The AF model parameters fitted for the testing data are \(\sigma _{y}\) = 535 MPa, C = 1567 MPa, and \(\gamma\) = 2, using the tensile results obtained at a test speed of 10 mm/min. These fitted material parameters allow for the use of the constitutive model in FEM simulations. The material sample under IIT is represented by a deformable cube measuring 1 mm \(\times\) 1 mm on 2D plane, which is indented by a rigid 2D circle representing the ball indenter with a diameter of 1 mm. To reduce computational time, a 2D axisymmetric simulation approach is adopted. Details regarding the experiment with different constraints are elaborated in the subsequent paragraph. The simulation setup follows the methodology presented in [9], and the meshing strategy is based on [40]. The geometry is meshed using 2D linear elements (PLANE182), and the resulting mesh is illustrated in Fig. 7.

Fig. 7
figure 7

Mesh for IIT simulation in ANSYS APDL with meshing strategy, where sides a, b, c are assigned with numbers of nodes for automeshing (left) and the \(F-D\) curve result of 15 loading–unloading cycles (right)

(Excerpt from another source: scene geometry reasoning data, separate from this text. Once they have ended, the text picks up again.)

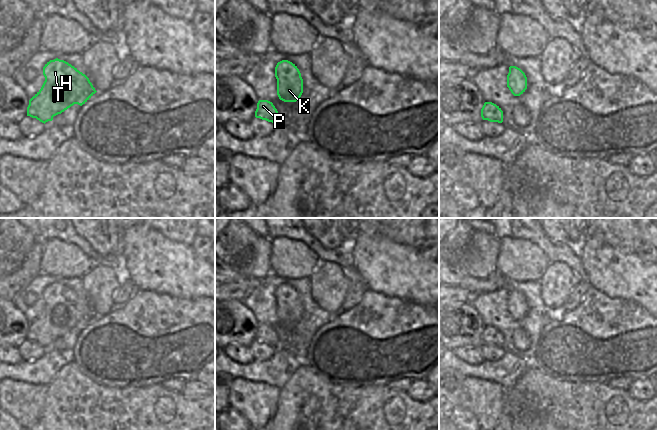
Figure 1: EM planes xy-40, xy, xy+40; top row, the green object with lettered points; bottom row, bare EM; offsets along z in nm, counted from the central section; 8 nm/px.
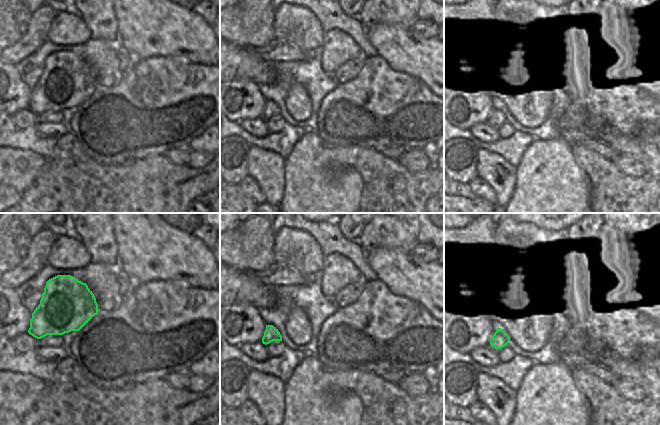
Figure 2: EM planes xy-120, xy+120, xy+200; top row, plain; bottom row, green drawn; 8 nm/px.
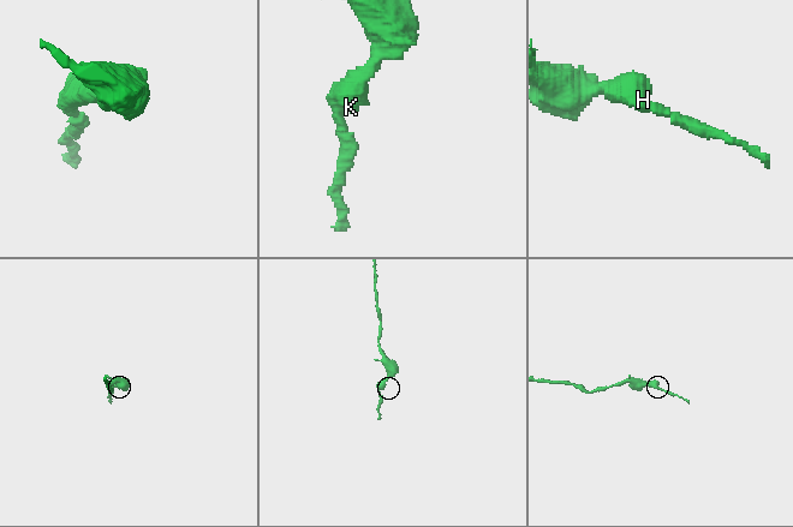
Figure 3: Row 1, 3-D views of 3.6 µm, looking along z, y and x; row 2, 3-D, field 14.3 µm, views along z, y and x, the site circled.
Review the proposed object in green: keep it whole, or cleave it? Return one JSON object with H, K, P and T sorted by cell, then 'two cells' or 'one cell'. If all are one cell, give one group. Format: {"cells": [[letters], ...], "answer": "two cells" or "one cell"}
{"cells": [["H", "K", "P", "T"]], "answer": "one cell"}

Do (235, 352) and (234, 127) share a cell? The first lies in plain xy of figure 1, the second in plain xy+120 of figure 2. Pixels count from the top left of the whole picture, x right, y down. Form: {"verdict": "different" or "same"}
{"verdict": "different"}

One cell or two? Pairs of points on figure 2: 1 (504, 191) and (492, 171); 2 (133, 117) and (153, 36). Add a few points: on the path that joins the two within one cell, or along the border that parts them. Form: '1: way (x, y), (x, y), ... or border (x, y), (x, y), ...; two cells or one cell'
1: way (501, 186), (496, 180), (496, 176); one cell
2: border (171, 56), (151, 56), (137, 59); two cells

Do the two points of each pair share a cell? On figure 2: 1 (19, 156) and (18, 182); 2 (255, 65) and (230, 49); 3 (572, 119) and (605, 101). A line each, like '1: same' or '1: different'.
1: same
2: same
3: same

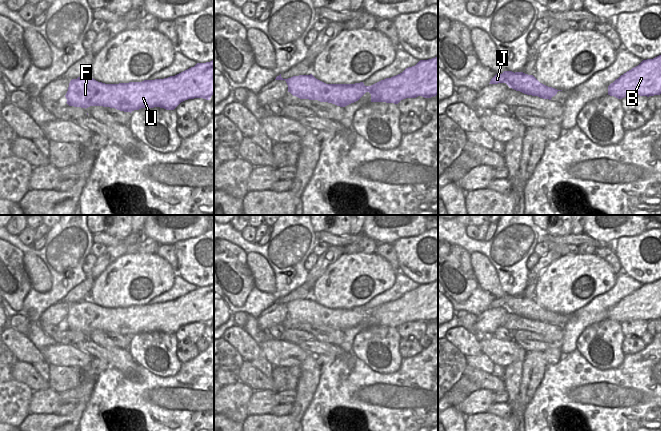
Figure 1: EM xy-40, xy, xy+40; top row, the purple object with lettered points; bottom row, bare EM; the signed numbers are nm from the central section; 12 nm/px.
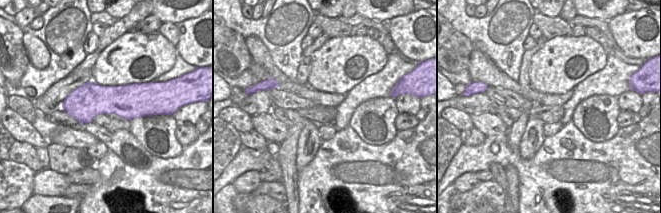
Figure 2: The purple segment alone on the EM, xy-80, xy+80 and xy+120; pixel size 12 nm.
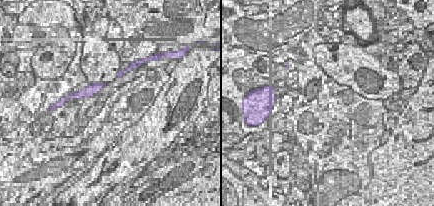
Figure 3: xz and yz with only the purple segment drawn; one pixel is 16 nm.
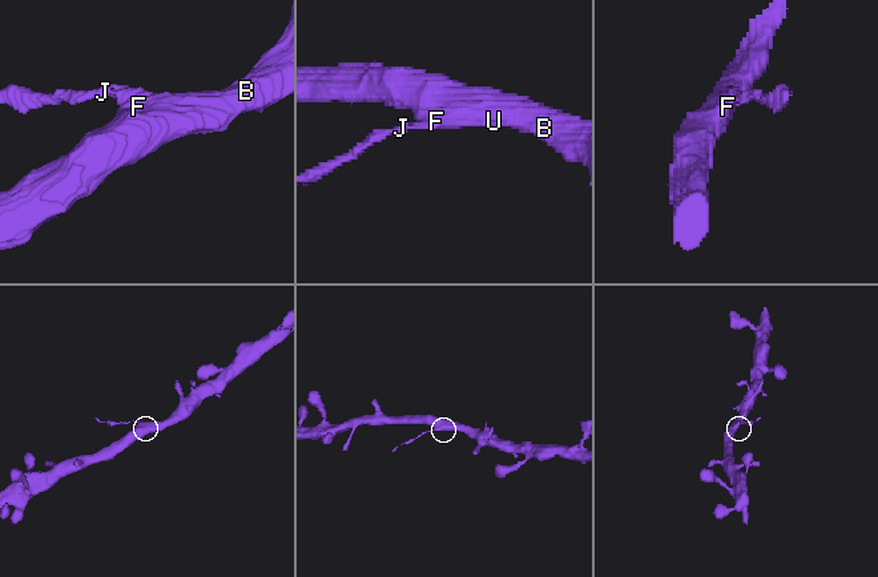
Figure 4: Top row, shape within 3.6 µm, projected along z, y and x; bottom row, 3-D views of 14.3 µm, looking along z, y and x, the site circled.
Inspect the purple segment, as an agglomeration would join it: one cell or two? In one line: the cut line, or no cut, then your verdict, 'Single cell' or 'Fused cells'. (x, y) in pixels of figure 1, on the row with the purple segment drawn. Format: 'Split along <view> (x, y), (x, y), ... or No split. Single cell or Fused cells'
Split along xy+40 (513, 72), (508, 76), (506, 83). Fused cells

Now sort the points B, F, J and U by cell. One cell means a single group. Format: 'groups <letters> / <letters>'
groups B F U / J

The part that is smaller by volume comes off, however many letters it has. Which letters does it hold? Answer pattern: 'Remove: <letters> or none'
Remove: J

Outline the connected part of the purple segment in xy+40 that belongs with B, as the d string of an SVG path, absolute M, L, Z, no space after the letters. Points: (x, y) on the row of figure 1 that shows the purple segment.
M661 55L643 60L608 86L608 95L622 99L626 96L661 94Z

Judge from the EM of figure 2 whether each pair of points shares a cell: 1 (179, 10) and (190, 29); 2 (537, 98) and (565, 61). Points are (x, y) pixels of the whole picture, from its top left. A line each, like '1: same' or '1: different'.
1: different
2: different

The meshed geometry depicted in Fig. 7 (left) undergoes an indentation process by a carbide ball indenter. Given that indenter is inspected prior to the test to meet the IIT requirement, and the measured objectives are the reaction force on the indenter’s head and its depth, its exact roundness is not the deciding factor for the simulation. The ball indenter is controlled by a pilot node located at the center. It also serves the purpose of collecting both the reaction force and depth data to construct the Force–Displacement (FD) curve, which forms the backbone of the entire study. The contact type utilized for the simulation is Surface-to-Surface (CONTA172) between the rigid indentation ball geometry (TARGE169) and the deformable 2D cube (PLANE182). To handle the contact interactions, the augmented method is employed as the contact algorithm. To prevent any potential coincident node issues, the pilot node is assigned a high ID value (99999). This ensures that the pilot node does not overlap with any other node, particularly when the geometry is refined with a larger number of elements. Our initial simulations show that changing the coefficient of friction from 0.1 to 0.5 does not change the \(F-D\) curve results with regard to the growth of the curve and their peaks, supported by the findings in [41]. This can be explained by the fact that the FD curve is collected from the pilot node of the rigid ball indenter. Thus, the interaction between the surfaces of the ball indenter and the sample is negligible. In this study, the friction coefficient is chosen to be a representative value of 0.1.

Regarding constraints, we first experiment with a 4 mm cube with a symmetric boundary condition on the left edge of the cube, that is, fixation along the Ox axis. The bottom edge is fixed in both the Ox and Oy axes, and the right edge is left free. A total of 15 loading–unloading cycles that reach the maximum depth 150 \(\upmu\)m are simulated to observe the stress field under the ball indenter. The result of the stress contour shows that almost 75% of the area surrounding the 1 mm\(^2\) area under the indenter is with a stress level of 0. Therefore, the cube is scaled down to 1 mm \(\times\) 1 mm with an addition fixation along the Ox axis on the right edge to simulate the rigid effect of the surrounding material. The \(F-D\) results of the two cases are equivalent, and thus, the 1 mm cube is chosen given that the FEM model consists of 2502 elements and the entire process takes approximately 480 s per simulation.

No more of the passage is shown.